■ **RECORDS PROVIDED**:
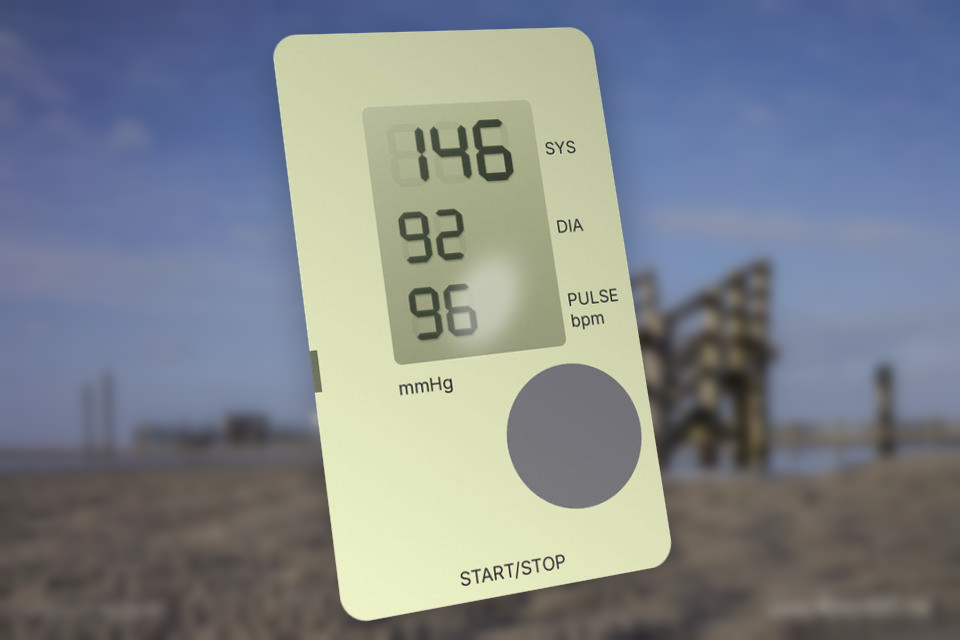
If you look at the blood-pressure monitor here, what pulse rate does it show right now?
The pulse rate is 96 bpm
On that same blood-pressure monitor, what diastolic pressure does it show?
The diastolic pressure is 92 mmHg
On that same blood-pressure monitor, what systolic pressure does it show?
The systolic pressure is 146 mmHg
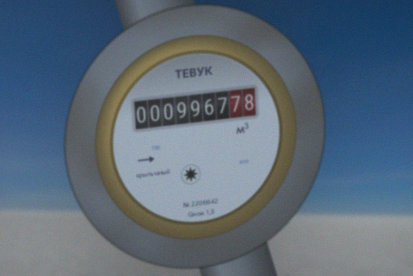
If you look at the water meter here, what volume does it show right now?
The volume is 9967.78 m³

--

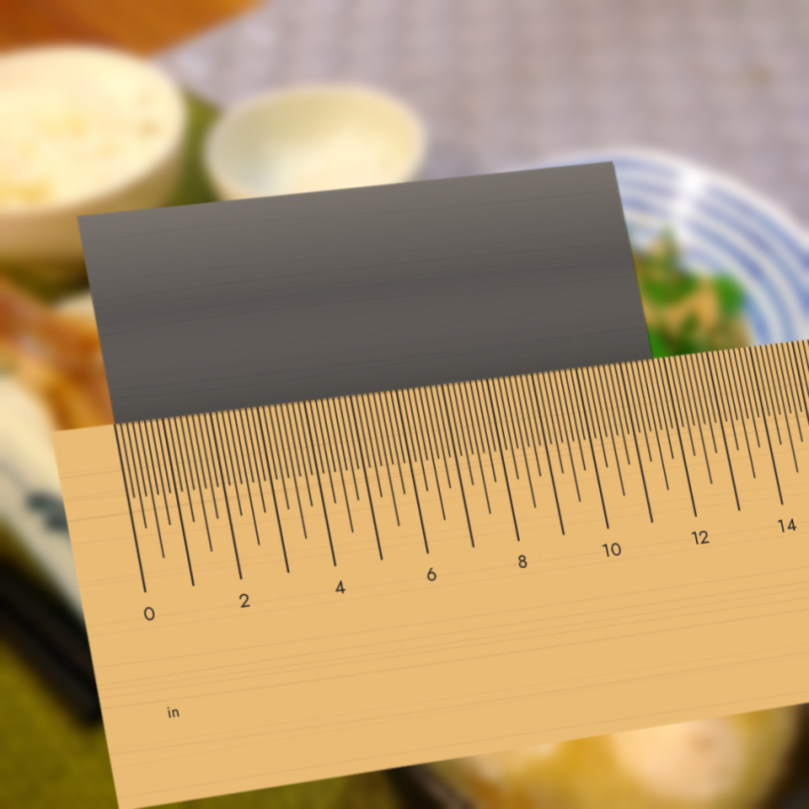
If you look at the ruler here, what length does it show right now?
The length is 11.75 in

---

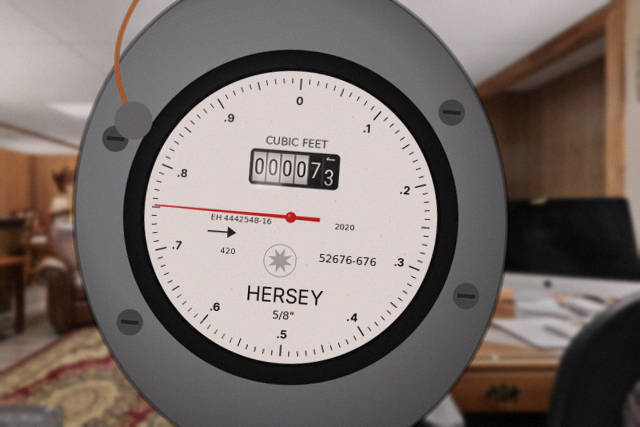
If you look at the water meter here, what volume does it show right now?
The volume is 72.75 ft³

■ **PROBLEM DETAILS**: Please give the items as a Markdown table with the columns Row and Line. Start with the line that contains "If you look at the blood-pressure" and go on through the line that contains "The systolic pressure is 146 mmHg", leave out any blank lines, and number the rows in order.

■ **SOLVED EXERCISE**:
| Row | Line |
|---|---|
| 1 | If you look at the blood-pressure monitor here, what pulse rate does it show right now? |
| 2 | The pulse rate is 96 bpm |
| 3 | On that same blood-pressure monitor, what diastolic pressure does it show? |
| 4 | The diastolic pressure is 92 mmHg |
| 5 | On that same blood-pressure monitor, what systolic pressure does it show? |
| 6 | The systolic pressure is 146 mmHg |